The craziness heightens with their stage antics and hard-hitting performance. Beginning with the menacing “Tape” and hellish “Wicked Puppet Dance,” Busch slowly strips off most of his clothing one by one. He takes off his thrashed Adidas slippers and walks around barefoot, then his Criterion-branded hat, and then off goes his Texas Chainsaw Massacre shirt. What remains is a hairy man in long grey shorts pacing around the stage, dancing and shaking around frantically, letting out blood-curdling screams from a howling voice. You just can’t take your eyes off it – even some young moshers in the pushpit stopped just to take a glance.
The band amplifies Busch’s startling vocals much further. Guitarist Luther Manhole’s (yes, the band goes under pseudonyms) stabbing tone, Stin’s guttural and pummelling bass playing, and Cap’n Ron’s hammering drums hold no mercy – the band carving their sludge-metal sound into a violent spectacle. Even slower tempo cuts like “Camcorder” and “Anywhere” see the band keeping this frightening edge. They are still oddly provocative, cut-throat, and mercilessly chaotic as ever.
The crowd screams for more songs, and Chat Pile gives the people what they want, coming out on stage again with an encore around 10:45 PM. Chat Pile takes a familiar return to the old after playing material from “Cool World” and “God’s Country,” playing two songs from their 2019 EP “Remove Your Skin Please.” The crowd gets ballistic once “Mask” comes on, and Chat Pile dishes it out effortlessly. There’s endless screaming, hollering, brutting instrumentation – one person even successfully stagedives during “Mask”.
The last song, “Davis,” ends their set off on an intensely ugly note. Cap’n Ron’s blitzering blast beats, Luther Manhole’s puncturing guitar, Stin’s battering bass, meanwhile Raygun Busch goes apeshit on stage. Chat Pile is the perfect amalgamation of a band that personifies the ugly. Through their persona, music, sound, lyricism, and live performance – it should warrant you to catch them on tour. No current band is comparable to Chat Pile, and their charged ferocity is truly a one-of-a-kind you don’t want to miss.

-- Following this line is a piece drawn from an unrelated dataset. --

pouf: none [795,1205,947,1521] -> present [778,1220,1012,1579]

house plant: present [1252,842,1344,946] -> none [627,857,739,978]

Before Chat Pile took the stage, Oklahoma post-hardcore veterans Traindodge started the show at 8 P.M. Their brief 27-minute set was a nice palette to begin the night, old dudes rocking out to songs leaning toward math-rock territory that are undeniably melodic. Traindodge delivers some punchy moments, such as “The Taste of Broken Glass.” They still have it, nearly thirty years as a band.
Mamaleek’s set wielded into the kookier side of things and was just fantastic live. The anonymous experimental rock collective lives up to their enigmatic anonymity, walking out around 8:45 P.M. with very eclectic looks. Cloaked in different-colored fabric masks, their fashion ranges from the guitarist’s wool-patterned vest, the bassist’s tracksuit tucked into black socks, and the vocalist’s business casual embrace. Their unusual presence caught me off guard, but the music was even better.
Their dissonant, unflinching hybrid of jazz, black metal, and experimental rock translates so well live. Songs such as the brooding “Grief and a Headhunter’s Rage” and galvanizing “Boiler Room” were pulverizing. The vocalist churns out hasty grunts, jolting around the stage. Meanwhile, the band’s hauntingly dense instrumentation creates dark soundscapes that still linger with me after the show. Flute, field recordings, and synth make their way into the band’s grim and mystique arrangements, amplifying their already unnerving, gloom-filled set. Mamaleek is one of those bands that should be on your radar – a band with a ferocious grasp on their influences weaving a bleak vision of a cacophonous, fever dream set in a diner.